We investigate the relationship between complex conductivity spectra and both permeability and pore mean size and distribution of 22 core samples (21 volcanic rocks and 1 clayey sandstone). The volcanic core samples were extracted from a wellbore drilled for the Humu‘ula Groundwater Research Project in the Humu‘ula saddle region between Mauna Kea and Mauna Loa volcanoes (Hawaii). The quadrature conductivity spectra of volcanic rocks exhibit a subtle, but generally detectable, relaxation frequency in the range 0.3 Hz to 45 kHz similar to the relaxation frequency observed for clayey sandstones. We find a fair relationship between this relaxation frequency and the pore size determined by mercury porosimetry. Combined with the intrinsic formation factor of the core samples, the relaxation frequency can be used as an indicator of the permeability of the material. The predicted values of the permeability are grossly consistent with the permeability values to air (in the range 0.001–100 mD) within two orders of magnitude. The measured permeability values are highly correlated to the peak of the pore size distribution determined from mercury porosimetry divided by the intrinsic formation factor. By fitting the complex conductivity spectra with the pore size distribution, we obtain the normalized chargeability of the core samples, which is, in turn, highly correlated to the measured cation exchange capacity.

My first research work, on geoelectrical characterization of volcanic rocks (1/3)
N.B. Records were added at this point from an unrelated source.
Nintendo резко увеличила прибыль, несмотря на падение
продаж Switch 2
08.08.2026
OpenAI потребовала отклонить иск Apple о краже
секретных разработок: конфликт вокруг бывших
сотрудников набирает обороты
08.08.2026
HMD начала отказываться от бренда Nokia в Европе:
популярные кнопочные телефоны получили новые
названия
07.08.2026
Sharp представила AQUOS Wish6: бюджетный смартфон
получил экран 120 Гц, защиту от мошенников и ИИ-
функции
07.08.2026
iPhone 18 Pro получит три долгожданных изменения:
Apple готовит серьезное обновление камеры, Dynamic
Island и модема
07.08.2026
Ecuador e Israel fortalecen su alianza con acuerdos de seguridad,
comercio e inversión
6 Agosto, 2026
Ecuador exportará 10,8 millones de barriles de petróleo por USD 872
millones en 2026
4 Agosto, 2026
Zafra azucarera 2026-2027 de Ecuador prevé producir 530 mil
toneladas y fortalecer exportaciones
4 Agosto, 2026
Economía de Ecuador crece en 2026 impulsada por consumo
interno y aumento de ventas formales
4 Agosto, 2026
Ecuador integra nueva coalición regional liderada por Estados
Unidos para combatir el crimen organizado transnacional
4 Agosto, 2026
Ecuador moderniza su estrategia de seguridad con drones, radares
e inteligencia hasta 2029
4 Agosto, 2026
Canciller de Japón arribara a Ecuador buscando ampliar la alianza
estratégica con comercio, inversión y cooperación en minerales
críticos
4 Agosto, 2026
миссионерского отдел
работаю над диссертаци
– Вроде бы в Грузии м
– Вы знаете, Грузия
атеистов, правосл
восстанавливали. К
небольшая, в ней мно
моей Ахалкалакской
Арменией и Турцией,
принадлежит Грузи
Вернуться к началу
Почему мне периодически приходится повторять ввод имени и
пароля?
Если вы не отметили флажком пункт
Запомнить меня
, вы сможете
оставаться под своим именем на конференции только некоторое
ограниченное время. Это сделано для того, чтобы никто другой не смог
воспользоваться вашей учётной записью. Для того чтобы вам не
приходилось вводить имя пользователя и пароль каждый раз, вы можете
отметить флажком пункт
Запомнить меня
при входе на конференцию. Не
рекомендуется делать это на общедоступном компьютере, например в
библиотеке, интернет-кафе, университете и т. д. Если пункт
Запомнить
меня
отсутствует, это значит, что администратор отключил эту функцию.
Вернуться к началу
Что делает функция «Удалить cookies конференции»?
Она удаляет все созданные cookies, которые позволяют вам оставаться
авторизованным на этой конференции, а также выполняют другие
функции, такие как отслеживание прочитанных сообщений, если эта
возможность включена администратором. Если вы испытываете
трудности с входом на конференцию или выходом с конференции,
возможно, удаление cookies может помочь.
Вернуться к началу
We performed complex conductivity measurements on 28 core samples from the hole drilled for the Humu’ula Groundwater Research Project (Hawai’i Island, HI, USA). The complex conductivity measurements were performed at 4 different pore water conductivities (0.07, 0.5, 1.0 or 2.0, and 10 S m −1 prepared with NaCl) over the frequency range 1 mHz to 45 kHz at 22 ± 1◦ C. The in-phase conductivity data are plotted against the pore water conductivity to determine, sample by sample, the intrinsic formation factor and the surface conductivity.The intrinsic formation factor is related to porosity by Archie’s law with an average value of the cementation exponent m of 2.45, indicating that only a small fraction of the connected pore space controls the transport properties. Both the surface and quadrature conductivities are found to be linearly related to the cation exchange capacity of the material, which was measured with the cobalt hexamine chloride method. Surface and quadrature conductivities are found to be proportional to each other like for sedimentary siliclastic rocks. A Stern layer polarization model is used to explain these experimental results. Despite the fact that the samples contain some magnetite (up to 5 per cent wt.), we were not able to identify the effect of this mineral on the complex conductivity spectra. These results are very encouraging in showing that galvanometric induced polarization measurements can be used in volcanic areas to separate the bulk from the surface conductivity and therefore to define some alteration attributes. Such a goal cannot be achieved with resistivity alone.